Design files in text formats:
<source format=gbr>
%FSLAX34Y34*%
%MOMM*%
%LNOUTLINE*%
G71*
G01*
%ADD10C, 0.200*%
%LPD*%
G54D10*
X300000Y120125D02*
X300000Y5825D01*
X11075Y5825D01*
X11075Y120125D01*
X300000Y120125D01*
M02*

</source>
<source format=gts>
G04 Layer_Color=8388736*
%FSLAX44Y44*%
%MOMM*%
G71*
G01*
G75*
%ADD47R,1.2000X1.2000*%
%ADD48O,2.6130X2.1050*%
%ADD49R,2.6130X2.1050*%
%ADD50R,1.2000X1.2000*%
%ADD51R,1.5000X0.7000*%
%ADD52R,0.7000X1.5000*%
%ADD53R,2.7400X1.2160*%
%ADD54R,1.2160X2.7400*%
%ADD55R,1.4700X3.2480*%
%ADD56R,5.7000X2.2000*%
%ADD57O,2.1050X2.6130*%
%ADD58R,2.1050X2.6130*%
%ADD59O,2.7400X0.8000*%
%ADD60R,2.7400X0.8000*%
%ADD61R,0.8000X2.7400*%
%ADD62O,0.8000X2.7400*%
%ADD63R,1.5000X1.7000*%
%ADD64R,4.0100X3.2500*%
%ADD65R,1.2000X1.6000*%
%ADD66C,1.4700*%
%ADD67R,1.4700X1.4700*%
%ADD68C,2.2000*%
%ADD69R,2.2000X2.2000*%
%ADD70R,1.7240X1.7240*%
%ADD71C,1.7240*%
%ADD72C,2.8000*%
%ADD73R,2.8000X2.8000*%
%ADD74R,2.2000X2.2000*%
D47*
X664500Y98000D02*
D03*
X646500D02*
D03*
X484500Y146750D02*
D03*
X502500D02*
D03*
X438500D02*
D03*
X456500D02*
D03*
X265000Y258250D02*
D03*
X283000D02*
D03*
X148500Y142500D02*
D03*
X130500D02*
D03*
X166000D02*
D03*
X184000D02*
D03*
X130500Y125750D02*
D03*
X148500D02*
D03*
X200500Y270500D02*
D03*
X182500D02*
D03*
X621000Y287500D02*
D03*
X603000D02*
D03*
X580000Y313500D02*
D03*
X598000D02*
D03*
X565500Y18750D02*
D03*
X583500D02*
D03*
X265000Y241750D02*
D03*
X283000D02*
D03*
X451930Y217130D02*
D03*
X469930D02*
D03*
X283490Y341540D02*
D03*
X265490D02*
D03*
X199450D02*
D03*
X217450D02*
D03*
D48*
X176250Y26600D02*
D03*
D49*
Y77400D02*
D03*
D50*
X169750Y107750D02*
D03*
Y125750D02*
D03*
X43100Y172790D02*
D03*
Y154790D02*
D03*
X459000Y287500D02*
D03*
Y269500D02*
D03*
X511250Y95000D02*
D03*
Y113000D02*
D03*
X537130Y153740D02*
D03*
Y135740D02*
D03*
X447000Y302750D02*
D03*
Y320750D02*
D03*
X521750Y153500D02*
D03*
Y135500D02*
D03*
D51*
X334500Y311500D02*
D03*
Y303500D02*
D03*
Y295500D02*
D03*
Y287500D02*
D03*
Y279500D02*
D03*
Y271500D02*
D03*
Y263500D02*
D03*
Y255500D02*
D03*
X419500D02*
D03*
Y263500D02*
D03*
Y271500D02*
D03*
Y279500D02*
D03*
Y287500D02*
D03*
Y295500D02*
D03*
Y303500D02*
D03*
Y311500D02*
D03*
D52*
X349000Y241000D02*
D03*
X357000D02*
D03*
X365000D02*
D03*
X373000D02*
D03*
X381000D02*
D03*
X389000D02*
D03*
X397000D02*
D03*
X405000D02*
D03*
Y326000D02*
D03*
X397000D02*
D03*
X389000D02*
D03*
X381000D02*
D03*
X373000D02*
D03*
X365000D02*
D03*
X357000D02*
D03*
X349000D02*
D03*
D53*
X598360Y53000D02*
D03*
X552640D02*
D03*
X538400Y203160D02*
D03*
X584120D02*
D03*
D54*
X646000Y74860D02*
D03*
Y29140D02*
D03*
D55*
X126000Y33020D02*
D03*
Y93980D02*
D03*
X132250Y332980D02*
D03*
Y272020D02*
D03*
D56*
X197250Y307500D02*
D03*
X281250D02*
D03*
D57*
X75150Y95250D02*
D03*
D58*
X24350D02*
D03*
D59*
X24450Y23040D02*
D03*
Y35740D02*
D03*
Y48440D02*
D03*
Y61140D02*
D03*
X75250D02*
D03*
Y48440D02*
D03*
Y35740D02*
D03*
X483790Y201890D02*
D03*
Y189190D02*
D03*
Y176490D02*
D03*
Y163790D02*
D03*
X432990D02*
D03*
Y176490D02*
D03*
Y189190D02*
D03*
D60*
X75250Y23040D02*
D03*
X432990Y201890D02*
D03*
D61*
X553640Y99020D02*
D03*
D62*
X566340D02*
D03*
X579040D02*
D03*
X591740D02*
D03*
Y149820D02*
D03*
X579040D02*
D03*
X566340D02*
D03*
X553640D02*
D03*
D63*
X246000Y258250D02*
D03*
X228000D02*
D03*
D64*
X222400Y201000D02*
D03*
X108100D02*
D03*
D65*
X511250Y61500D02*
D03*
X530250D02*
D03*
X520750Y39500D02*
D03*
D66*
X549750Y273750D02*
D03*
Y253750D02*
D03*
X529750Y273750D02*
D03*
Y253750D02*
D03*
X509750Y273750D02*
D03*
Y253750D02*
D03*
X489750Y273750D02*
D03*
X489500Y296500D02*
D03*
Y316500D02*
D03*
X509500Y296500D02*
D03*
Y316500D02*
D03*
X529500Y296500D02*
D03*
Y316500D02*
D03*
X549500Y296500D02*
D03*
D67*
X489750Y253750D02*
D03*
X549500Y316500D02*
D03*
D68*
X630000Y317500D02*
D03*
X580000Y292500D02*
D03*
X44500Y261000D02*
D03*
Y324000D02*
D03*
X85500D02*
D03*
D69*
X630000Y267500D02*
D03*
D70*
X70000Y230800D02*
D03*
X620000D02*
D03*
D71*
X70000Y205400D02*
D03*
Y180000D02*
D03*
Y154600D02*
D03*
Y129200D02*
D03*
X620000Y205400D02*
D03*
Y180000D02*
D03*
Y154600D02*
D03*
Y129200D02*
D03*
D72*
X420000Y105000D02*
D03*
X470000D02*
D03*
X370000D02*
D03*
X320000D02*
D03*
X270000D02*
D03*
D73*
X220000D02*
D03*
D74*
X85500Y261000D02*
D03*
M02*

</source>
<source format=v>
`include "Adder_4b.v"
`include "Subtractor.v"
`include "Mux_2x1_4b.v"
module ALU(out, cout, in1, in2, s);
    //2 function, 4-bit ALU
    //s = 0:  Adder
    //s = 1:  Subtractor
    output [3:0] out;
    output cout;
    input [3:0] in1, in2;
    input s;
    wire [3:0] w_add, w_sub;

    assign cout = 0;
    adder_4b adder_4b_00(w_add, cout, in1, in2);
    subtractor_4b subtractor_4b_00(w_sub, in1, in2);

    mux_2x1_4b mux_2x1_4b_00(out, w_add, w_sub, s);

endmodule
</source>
==
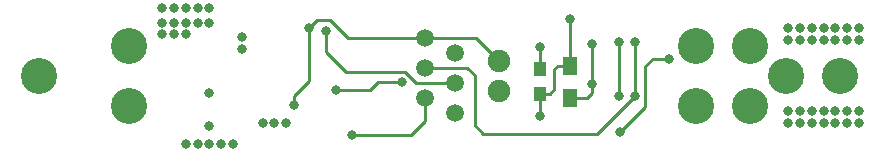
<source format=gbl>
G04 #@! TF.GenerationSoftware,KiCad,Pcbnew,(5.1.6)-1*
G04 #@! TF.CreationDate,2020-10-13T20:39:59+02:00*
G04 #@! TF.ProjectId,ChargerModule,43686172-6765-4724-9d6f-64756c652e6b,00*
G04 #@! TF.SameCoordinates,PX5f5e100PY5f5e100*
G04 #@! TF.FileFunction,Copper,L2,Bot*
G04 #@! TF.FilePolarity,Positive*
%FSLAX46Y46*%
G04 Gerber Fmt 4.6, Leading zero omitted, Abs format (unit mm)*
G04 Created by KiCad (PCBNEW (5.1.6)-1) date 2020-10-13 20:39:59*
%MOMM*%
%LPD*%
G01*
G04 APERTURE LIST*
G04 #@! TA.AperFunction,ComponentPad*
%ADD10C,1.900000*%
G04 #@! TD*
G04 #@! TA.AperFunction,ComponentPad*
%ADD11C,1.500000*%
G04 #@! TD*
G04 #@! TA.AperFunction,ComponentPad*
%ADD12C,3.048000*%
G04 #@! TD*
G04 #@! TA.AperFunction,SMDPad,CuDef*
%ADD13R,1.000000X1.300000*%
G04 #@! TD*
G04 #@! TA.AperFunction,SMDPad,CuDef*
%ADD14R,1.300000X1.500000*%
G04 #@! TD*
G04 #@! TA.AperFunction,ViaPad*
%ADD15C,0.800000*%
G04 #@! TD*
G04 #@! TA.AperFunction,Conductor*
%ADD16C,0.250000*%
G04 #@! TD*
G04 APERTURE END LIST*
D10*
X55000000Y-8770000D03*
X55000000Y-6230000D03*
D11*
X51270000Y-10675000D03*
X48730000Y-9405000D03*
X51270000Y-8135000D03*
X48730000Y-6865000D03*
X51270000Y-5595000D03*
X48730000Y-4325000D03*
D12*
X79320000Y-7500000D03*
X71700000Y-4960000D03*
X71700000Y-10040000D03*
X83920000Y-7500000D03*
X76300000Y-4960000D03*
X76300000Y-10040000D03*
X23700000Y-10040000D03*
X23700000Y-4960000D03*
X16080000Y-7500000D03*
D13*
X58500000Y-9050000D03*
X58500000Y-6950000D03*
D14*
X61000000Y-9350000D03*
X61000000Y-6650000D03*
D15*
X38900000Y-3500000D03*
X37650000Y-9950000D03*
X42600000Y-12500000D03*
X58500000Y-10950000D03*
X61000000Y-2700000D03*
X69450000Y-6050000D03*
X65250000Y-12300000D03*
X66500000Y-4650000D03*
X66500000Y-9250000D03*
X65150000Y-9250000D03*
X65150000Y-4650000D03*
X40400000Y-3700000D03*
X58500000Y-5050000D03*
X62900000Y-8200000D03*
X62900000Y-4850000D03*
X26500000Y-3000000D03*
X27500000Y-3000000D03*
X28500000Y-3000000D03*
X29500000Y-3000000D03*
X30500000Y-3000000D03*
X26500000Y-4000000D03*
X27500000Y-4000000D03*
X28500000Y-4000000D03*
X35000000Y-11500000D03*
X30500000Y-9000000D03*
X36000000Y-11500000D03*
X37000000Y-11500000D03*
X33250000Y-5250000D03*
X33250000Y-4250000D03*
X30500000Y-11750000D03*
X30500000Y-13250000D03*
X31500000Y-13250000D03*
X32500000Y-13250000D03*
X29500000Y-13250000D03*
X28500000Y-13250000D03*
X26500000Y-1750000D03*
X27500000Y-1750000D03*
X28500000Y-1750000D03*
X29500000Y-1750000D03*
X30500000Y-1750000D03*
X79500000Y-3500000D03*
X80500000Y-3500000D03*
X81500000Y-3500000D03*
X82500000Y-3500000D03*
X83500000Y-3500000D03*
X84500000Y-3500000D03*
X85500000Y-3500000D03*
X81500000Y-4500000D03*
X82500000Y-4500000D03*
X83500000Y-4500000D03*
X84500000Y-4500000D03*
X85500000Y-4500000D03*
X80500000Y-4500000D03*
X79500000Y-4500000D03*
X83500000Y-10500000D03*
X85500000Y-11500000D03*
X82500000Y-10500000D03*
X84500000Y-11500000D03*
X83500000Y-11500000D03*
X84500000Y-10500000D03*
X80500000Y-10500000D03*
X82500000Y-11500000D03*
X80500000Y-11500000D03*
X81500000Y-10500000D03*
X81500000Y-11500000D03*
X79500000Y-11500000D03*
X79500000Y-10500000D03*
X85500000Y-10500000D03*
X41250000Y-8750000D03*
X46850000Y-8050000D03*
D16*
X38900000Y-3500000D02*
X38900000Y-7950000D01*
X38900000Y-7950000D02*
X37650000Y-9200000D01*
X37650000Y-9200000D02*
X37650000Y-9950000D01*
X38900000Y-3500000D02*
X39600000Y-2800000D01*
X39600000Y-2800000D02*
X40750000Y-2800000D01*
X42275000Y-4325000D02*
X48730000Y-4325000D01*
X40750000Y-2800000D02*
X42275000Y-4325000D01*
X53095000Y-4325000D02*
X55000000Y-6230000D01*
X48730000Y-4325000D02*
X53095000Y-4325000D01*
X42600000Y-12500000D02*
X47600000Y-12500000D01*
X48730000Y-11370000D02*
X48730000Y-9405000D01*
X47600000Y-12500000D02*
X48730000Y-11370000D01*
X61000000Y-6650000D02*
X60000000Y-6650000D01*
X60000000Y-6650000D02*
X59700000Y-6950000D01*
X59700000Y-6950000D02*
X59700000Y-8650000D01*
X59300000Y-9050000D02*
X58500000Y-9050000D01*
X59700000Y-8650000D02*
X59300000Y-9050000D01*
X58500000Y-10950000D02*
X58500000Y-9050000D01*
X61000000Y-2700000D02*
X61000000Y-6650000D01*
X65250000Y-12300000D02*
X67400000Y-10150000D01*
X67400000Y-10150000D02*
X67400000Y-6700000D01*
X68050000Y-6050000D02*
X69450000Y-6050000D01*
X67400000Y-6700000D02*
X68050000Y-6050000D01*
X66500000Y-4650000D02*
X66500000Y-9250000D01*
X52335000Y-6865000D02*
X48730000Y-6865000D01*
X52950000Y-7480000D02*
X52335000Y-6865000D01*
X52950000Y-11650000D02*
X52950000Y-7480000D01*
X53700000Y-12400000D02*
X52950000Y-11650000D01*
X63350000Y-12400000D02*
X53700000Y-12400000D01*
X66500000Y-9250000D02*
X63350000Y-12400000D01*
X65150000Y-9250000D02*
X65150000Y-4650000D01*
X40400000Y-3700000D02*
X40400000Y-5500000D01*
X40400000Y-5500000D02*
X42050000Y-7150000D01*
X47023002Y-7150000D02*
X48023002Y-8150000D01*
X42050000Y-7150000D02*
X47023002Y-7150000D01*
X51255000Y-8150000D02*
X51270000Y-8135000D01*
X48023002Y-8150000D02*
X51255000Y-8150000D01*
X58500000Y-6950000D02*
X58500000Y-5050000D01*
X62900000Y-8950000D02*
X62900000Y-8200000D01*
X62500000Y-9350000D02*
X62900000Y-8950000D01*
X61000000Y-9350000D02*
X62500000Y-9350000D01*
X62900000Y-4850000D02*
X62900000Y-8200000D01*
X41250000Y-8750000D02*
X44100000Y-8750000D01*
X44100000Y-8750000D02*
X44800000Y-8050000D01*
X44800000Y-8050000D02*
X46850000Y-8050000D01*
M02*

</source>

▶ [Task item]: Check each line of the entries above, and show every one holding the word "LIST".

▶ [Expected answer]:
G04 APERTURE LIST*
G04 APERTURE END LIST*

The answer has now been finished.